Tout le film semble une manière de ne pas répondre à cette question. Une manière de transformer en histoire l’absence de volonté, donc l’absence de décision, donc l’absence d’action. Car face aux événements, Armand n’a qu’une seule réaction : il fait le vide. En un sens, le film a la tête à l’envers : le dénouement (la mort de mémé) survient au début et la scène d’exposition (la découverte de sa chambre) plutôt à la fin. Du point de vue du rythme, Adieu Berthe a aussi cette surprenante construction inversée : plus on avance dans le film plus la roue tourne au ralenti, moins notre personnage est intimidé par les démons de la volonté. Armand s’absente, et Podalydès vide superbement son film de toute énergie : à la fin l’ataraxie est proche.

Au départ, la passivité d’Armand permet de jouer sur deux versants de la comédie : le burlesque d’une part, les dialogues d’autre part. Dans cette seconde veine comique, il faut dire que Valérie Lemercier est bonne cliente.

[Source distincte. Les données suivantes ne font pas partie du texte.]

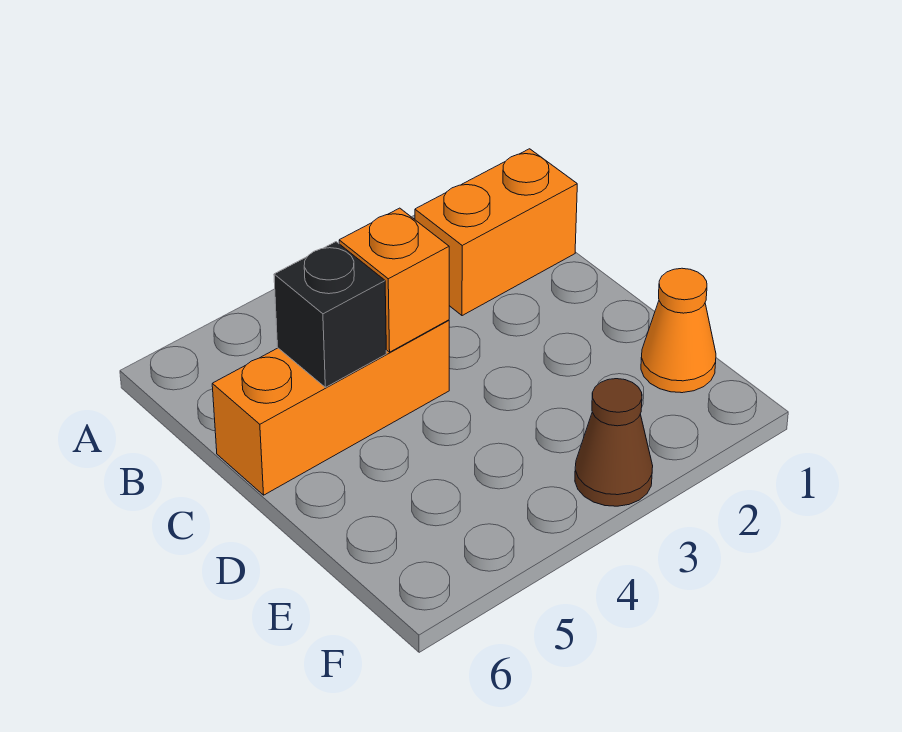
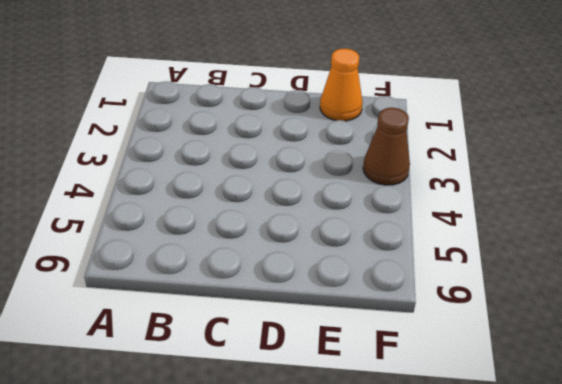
none -> orange 1x2 brick [415,149,577,316]
none -> orange 1x3 brick [212,320,449,495]

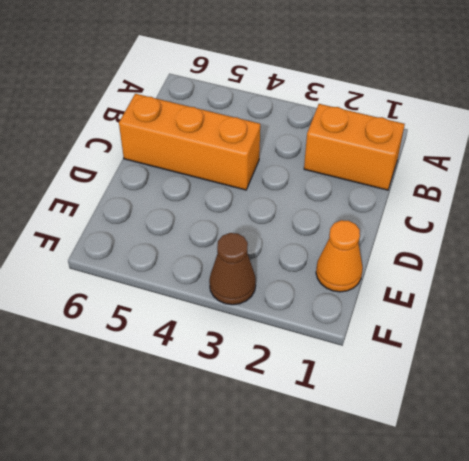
none -> orange 1x1 brick [339,208,449,352]
none -> black 1x1 brick [274,242,386,387]

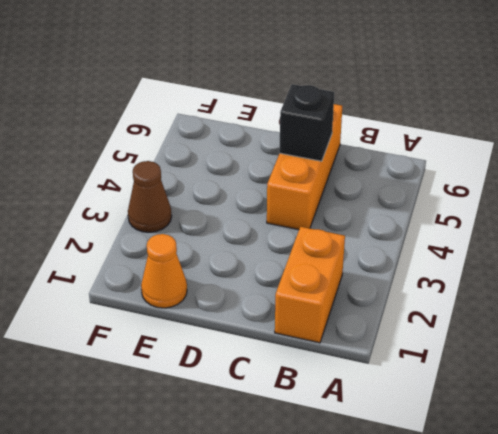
none -> orange 1x1 brick [339,208,449,352]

Survoltée, elle déverse sur notre Armand des monologues particulièrement savoureux – l’un d’entre eux se termine par un « Sors ta bite et fais pas chier ! » qui devrait rester. Plus généralement, les phrases non terminées du personnage de Denis Podalydès ont l’art de susciter des dialogues absurdes. Parce qu’il manie comme personne les propos qui n’engagent pas, il est le champion de l’équivoque et du texto ambigü envoyé à la mauvaise personne. 

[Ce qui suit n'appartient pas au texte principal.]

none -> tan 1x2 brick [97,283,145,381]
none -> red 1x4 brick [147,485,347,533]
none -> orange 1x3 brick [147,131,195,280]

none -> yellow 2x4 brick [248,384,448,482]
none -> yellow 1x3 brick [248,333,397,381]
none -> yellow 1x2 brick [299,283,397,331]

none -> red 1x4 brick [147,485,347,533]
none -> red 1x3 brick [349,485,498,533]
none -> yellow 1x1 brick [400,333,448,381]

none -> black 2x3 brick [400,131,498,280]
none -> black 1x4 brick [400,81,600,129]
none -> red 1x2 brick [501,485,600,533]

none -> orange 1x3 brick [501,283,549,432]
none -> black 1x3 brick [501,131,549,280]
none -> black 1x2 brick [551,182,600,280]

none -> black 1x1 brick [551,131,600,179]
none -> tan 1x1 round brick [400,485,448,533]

Mais, la tête enfermée dans un caisson transpercé d’épées, ou se déplaçant simplement sur sa trottinette à moteur, notre personnage principal se prête surtout aux situations burlesques. Il y a dans Adieu Berthe un art de l’espace et un tracé de silhouette qui évoqueraient presque Tati. Les locaux grandiloquents de « Définitif » – l’entreprise de pompes funèbres qui dispute à « Obsecool » l’enterrement de mémé – ont quelque chose des décors de Playtime : on ose à peine entrer, les pièces ont des dimensions inhumaines, les objets produisent des couleurs et des sons incongrus. Armand s’efface devant l’hybris bling-bling des célébrations funéraires, à tel point qu’on le voit disparaître derrière l’un des écrans reproduisant en taille réelle les modèles de cercueils les plus chics. A ce moment-là il n’est plus qu’une ombre, et le clin d’œil burlesque veut même que cette ombre soit calquée sur la forme d’un cercueil.

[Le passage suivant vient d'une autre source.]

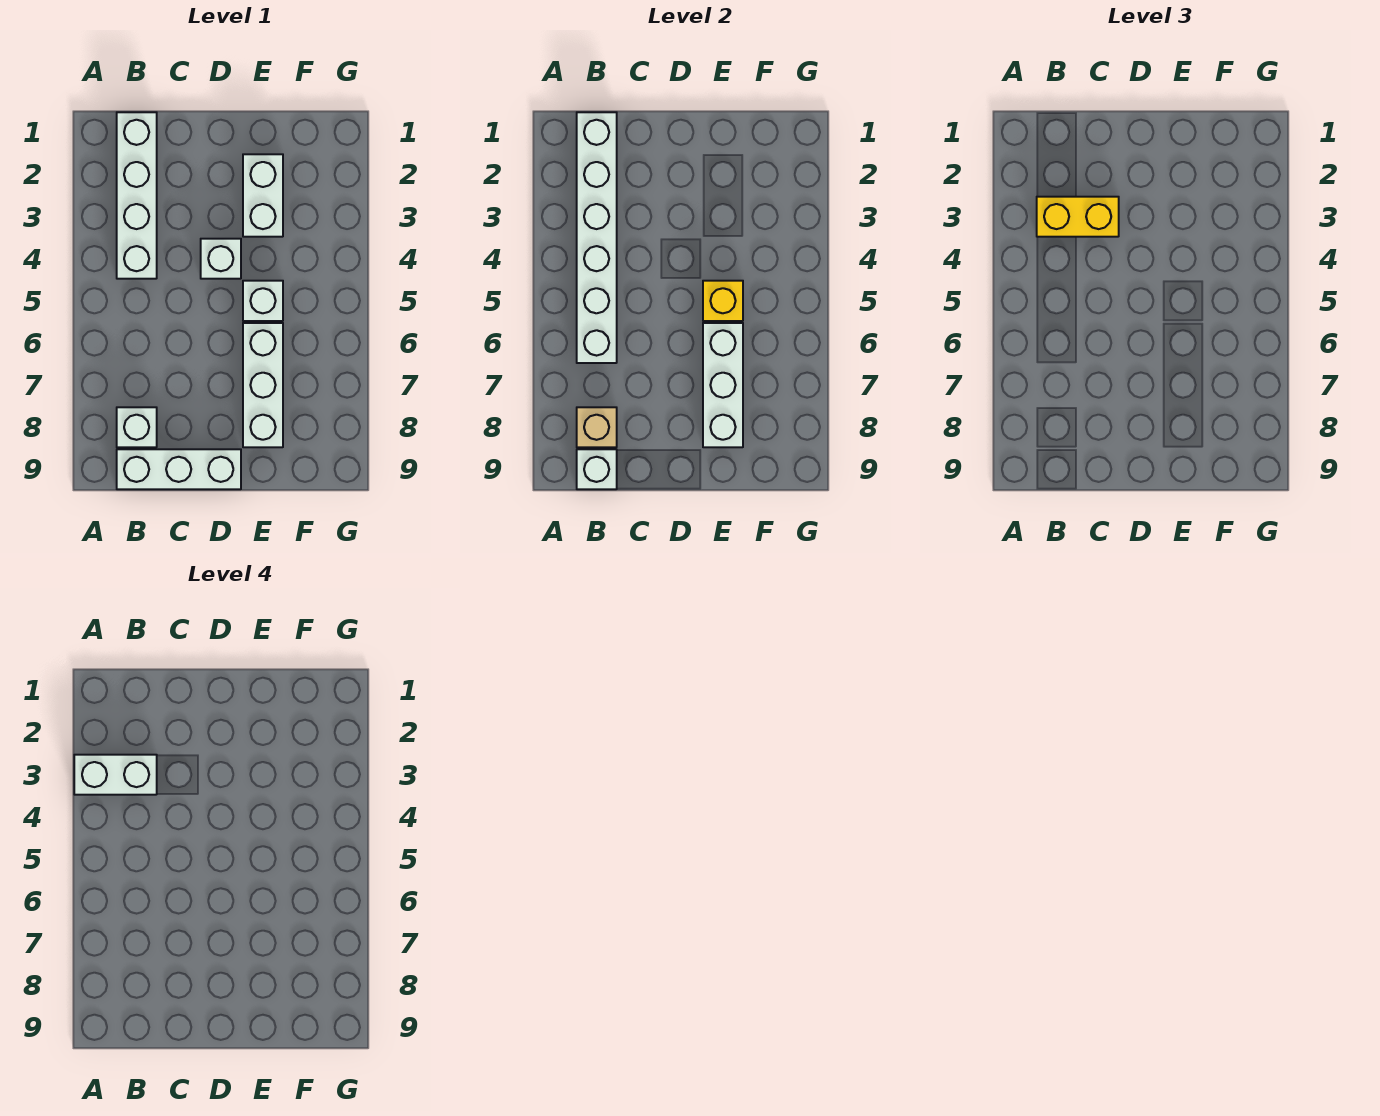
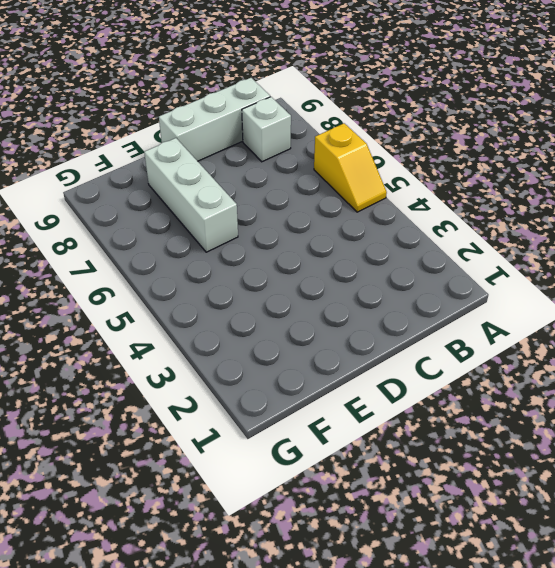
yellow 1x2 slope [314,123,387,212] -> none
none -> white 1x4 brick [117,112,157,279]
none -> white 1x1 brick [201,239,241,279]
none -> white 1x2 brick [243,154,283,237]

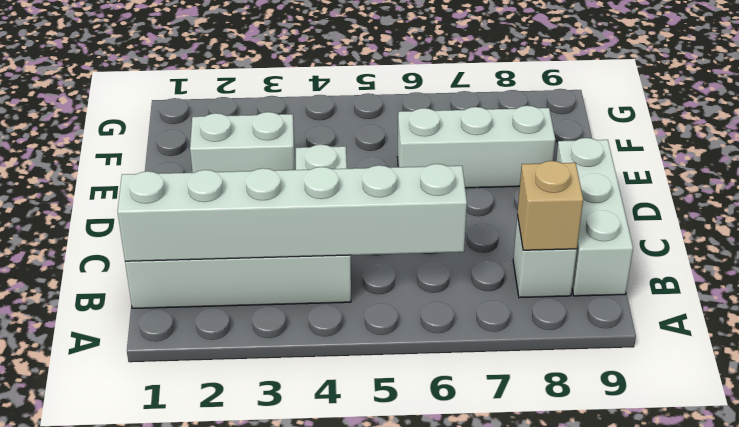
none -> white 1x1 brick [243,281,283,321]
none -> white 1x1 brick [577,449,617,489]
none -> yellow 1x1 brick [703,281,743,321]

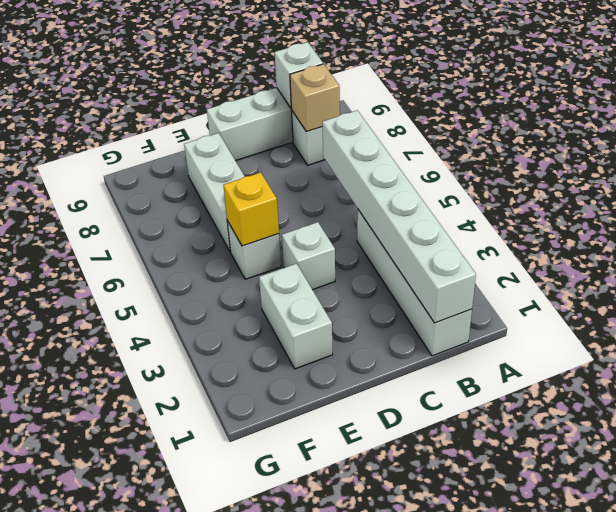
none -> white 1x3 brick [703,323,743,447]
none -> yellow 1x2 brick [1037,197,1119,237]
none -> white 1x2 brick [74,755,157,795]

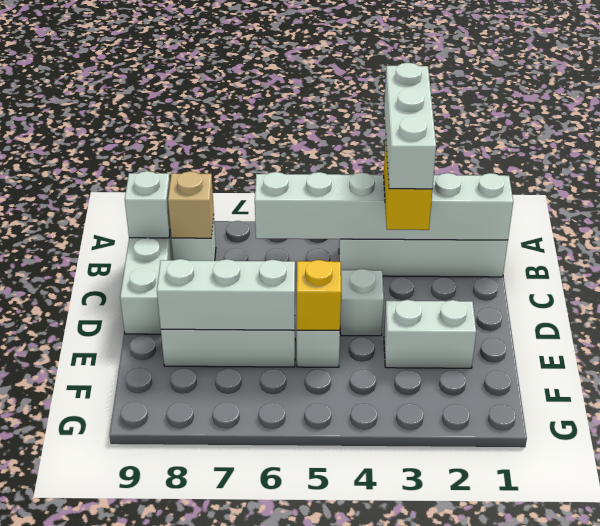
white 1x3 brick [384,63,436,189] -> white 1x2 brick [74,755,157,795]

Pourtant, à mesure que le film avance et ralentit, Armand semble n’avoir même plus la volonté de ne plus vouloir. Si Adieu Berthe n’est pas, en dernière instance, un film comique mais un film magique, c’est parce que son personnage est aussi las de subir que d’agir. Les Podalydès nous font sortir du burlesque par le haut : par les rêves, par la folie et par les tours de magie. Les dialogues parfois cinglants du début se noient dans le discours marécageux d’Armand pendant l’enterrement. Les espaces intimidants sont réduits à la profondeur de la malle de Berthe. Le personnage lui-même se dilue dans une série de mises en scènes oniriques, avant de disparaître totalement. C’est le principe des retrouvailles avec cette grand-mère qu’il a à peine connue, mais qui est par excellence celle qui a précédé son existence. Une absence fondamentale qu’il pourrait retrouver en se retirant en-deçà de lui-même. « Pfuit, crac, pshitt » : il suffit pour cela d’un bon tour de magie.